Out-of-domain consistency check

To preserve the flexibility of STARKs compared to the constrained arithmetization of STARKs and especially the Groth16 protocol, the out-of-domain (OOD) consistency check, which requires the evaluations of a user-defined arbitrary function, is done alongside the Circom verification circuit.

The fact that the out-of-domain trace frame and constraint evaluations are consistent is therefore not guaranteed by the Groth16 proof. This is why this crate provides a [check_ood_frame] function, that must be used alongside the [circom_verify] function and which takes the Groth16 public inputs and performs the OOD consistency check.

The [check_ood_frame] verifies that the the OOD trace frame and constraint evaluations correspond to one-another, using the transition constraints defined by the user in their implementation of the Air trait. On top of that, the OOD trace frame is used to reseed the pseudo-random generator. Therefore, modifying the OOD trace frame given as public input to the Groth16 verifier will result in the generation of different query positions, which will result in the failure of Merkle tree commitment checks, with probability at least (1 / trace_width * lde_domain_size) ^ num_queries (the probability that all picked query positions are the same).

This means that verifying the Groth16 proof and the OOD consistency guarantees that the proof is correct. We refer you to the Winterfell and Circom documentations for more details about their respective soundness.

🚀 To-Do

  • Add support for Winterfell's cyclic assertions.
  • Implement additional proof-of-concept examples.
  • Add support for global public inputs, alongside the OOD trace frame and constraint evaluations.
  • Automate generation of AIRTransitions and AIRAssertions templates.

⚠️ Disclaimer

This library is a research project, has not been audited for safety and should not be used in production.

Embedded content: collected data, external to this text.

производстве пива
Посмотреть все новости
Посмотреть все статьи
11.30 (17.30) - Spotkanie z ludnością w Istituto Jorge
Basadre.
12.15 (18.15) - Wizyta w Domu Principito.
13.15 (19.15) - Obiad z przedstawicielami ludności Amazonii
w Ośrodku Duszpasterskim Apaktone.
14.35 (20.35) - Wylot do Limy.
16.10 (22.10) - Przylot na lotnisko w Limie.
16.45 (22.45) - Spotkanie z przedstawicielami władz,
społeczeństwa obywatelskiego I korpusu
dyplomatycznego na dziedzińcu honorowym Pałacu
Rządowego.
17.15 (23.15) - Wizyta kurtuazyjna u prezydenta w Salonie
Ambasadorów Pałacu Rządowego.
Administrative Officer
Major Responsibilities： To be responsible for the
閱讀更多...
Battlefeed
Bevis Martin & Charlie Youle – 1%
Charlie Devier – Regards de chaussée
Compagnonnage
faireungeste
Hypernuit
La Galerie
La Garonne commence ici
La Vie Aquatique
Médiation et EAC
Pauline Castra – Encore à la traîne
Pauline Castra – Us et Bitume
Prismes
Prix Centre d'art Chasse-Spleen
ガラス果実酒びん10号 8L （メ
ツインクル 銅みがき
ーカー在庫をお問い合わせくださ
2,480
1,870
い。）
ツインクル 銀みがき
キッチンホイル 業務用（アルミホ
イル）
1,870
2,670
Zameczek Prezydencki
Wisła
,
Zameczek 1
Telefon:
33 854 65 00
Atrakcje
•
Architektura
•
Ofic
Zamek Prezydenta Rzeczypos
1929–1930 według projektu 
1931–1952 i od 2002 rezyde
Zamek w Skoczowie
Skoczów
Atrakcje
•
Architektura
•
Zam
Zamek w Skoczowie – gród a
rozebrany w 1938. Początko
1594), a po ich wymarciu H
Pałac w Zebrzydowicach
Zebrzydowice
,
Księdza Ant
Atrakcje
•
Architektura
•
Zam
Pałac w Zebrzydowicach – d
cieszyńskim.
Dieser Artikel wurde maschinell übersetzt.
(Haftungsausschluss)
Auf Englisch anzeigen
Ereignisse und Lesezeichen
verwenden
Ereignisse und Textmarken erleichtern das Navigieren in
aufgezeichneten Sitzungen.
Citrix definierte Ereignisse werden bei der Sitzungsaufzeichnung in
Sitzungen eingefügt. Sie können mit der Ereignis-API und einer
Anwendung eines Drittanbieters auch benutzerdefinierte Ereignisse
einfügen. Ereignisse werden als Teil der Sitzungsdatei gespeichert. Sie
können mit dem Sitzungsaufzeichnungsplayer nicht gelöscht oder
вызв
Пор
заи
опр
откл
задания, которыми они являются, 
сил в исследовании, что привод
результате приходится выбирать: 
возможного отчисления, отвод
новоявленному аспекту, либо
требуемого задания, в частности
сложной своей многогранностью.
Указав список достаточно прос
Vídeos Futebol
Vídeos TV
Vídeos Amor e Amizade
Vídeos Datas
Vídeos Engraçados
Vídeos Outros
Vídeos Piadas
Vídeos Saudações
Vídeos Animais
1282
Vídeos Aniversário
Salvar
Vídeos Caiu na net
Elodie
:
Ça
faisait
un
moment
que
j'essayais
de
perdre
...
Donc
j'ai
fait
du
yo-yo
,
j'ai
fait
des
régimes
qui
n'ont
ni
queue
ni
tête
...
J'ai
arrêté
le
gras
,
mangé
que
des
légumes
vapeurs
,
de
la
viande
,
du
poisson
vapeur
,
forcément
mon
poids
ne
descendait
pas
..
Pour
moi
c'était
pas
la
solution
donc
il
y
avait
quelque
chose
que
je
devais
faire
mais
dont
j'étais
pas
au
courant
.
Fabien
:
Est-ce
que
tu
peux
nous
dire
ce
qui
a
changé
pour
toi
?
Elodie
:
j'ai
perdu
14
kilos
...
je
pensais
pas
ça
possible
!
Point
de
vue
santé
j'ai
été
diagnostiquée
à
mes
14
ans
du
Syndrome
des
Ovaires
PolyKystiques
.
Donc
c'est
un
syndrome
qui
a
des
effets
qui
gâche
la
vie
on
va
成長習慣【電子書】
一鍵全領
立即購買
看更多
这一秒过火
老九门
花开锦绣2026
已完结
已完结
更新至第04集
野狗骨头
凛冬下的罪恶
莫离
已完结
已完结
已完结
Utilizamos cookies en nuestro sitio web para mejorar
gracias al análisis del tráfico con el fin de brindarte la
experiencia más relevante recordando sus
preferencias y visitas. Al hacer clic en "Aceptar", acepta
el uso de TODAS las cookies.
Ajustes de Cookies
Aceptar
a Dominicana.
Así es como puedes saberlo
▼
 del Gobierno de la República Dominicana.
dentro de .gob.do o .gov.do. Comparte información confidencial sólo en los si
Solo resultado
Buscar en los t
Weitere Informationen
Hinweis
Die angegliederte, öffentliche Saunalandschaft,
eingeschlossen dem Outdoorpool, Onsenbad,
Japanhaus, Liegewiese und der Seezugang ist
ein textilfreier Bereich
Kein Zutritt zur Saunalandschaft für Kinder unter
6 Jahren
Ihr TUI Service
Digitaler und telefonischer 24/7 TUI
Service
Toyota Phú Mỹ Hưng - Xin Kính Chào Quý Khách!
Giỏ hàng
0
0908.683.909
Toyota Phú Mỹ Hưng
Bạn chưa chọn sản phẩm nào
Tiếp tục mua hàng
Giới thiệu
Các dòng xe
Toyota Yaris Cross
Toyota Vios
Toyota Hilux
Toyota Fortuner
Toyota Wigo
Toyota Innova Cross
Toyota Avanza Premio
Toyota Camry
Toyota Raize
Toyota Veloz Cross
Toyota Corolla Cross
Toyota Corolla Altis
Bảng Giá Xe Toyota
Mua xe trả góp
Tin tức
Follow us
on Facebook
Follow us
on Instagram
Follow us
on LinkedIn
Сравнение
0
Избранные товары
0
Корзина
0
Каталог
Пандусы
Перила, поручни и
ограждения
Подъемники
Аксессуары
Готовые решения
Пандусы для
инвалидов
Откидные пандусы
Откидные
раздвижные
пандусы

The circuit-specific keys, generated by the compile executable, do not contain contributions and are therefore unsafe to use in production.

⚖️ License

This work is licensed under the MIT License.

The Winterfell library is licensed under the MIT License.

The Circom and SnarkJS libraries are both licensed under the GNU General Public License v3.0 (see here and here respectively).